# Poplar and Willow Trees - Safe or Not? w/Goats and Horses



## ThreeBoysChicks (Feb 12, 2012)

So I have some Ash trees and a couple Evergreen trees growing in my pasture.  I want to add a few more trees to create more shade.  I was thinking about Poplar or Willow trees.  Do you have either with your sheep, goats or horses?

Let me know.


----------



## SmallFarmGirl (Feb 12, 2012)

Don't know but I'd like to know to.


----------



## 77Herford (Feb 12, 2012)

I have Ash with several of my pastures, which the Horses, Cow's and Sheep have used.  On newer trees I put fencing around as they like to eat the young tender bark.  Once the tree is five or more years old they tend to leave it alone.  I do have 1 Weeping Willow by a Pond but haven't had any livestock with it.  

Poplars are nice cause of their quick grow but they can be prone to high winds and will probably only last thirty years or so depending on the type.
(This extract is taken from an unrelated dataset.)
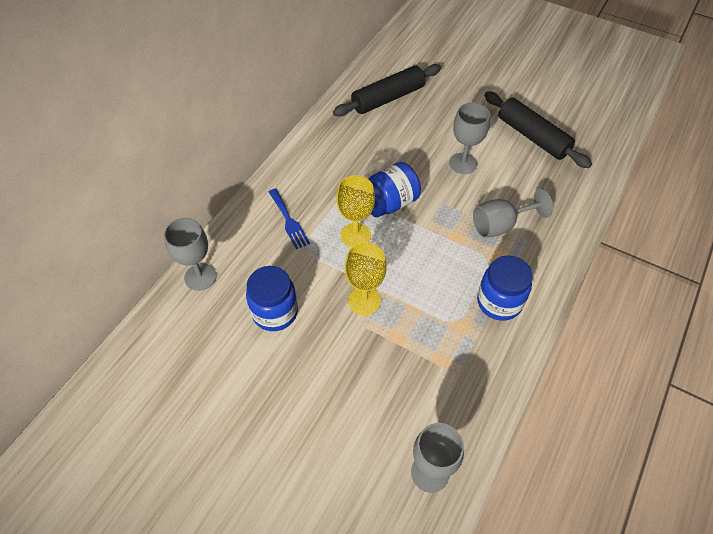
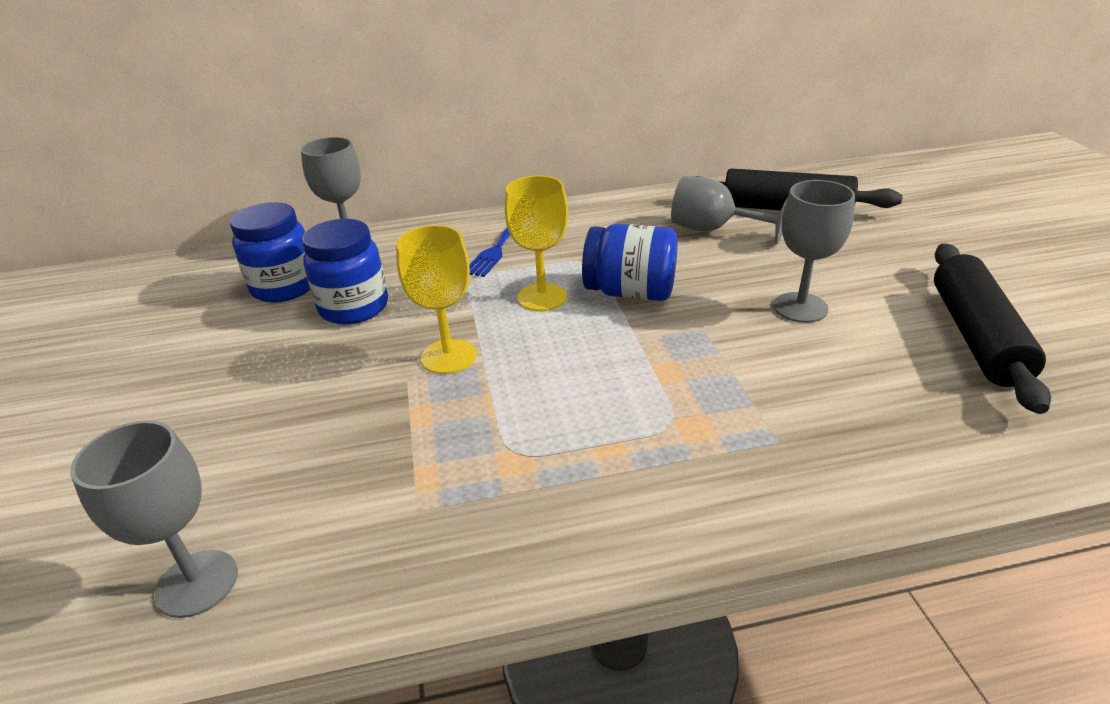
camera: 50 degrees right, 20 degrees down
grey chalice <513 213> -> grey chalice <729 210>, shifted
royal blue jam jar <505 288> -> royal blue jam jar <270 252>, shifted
Quaking Aspen's are nice and similar to a poplar tree.  The leaves in the wind sound like a rain shower, its very tranquil sounding.


----------



## ThreeBoysChicks (Feb 12, 2012)

Thanks.  I looked up Quaking Aspen, they are pretty fast growing and beautiful in the fall.  I will give a copy of those a try also.


----------



## Queen Mum (Feb 12, 2012)

Safe isn't the question. The question is will they live through the goats eating them to the ground?    How will you protect them from being ravaged by the goats?


----------



## autumnprairie (Feb 12, 2012)

goats eat my willows but not my tulip popular


----------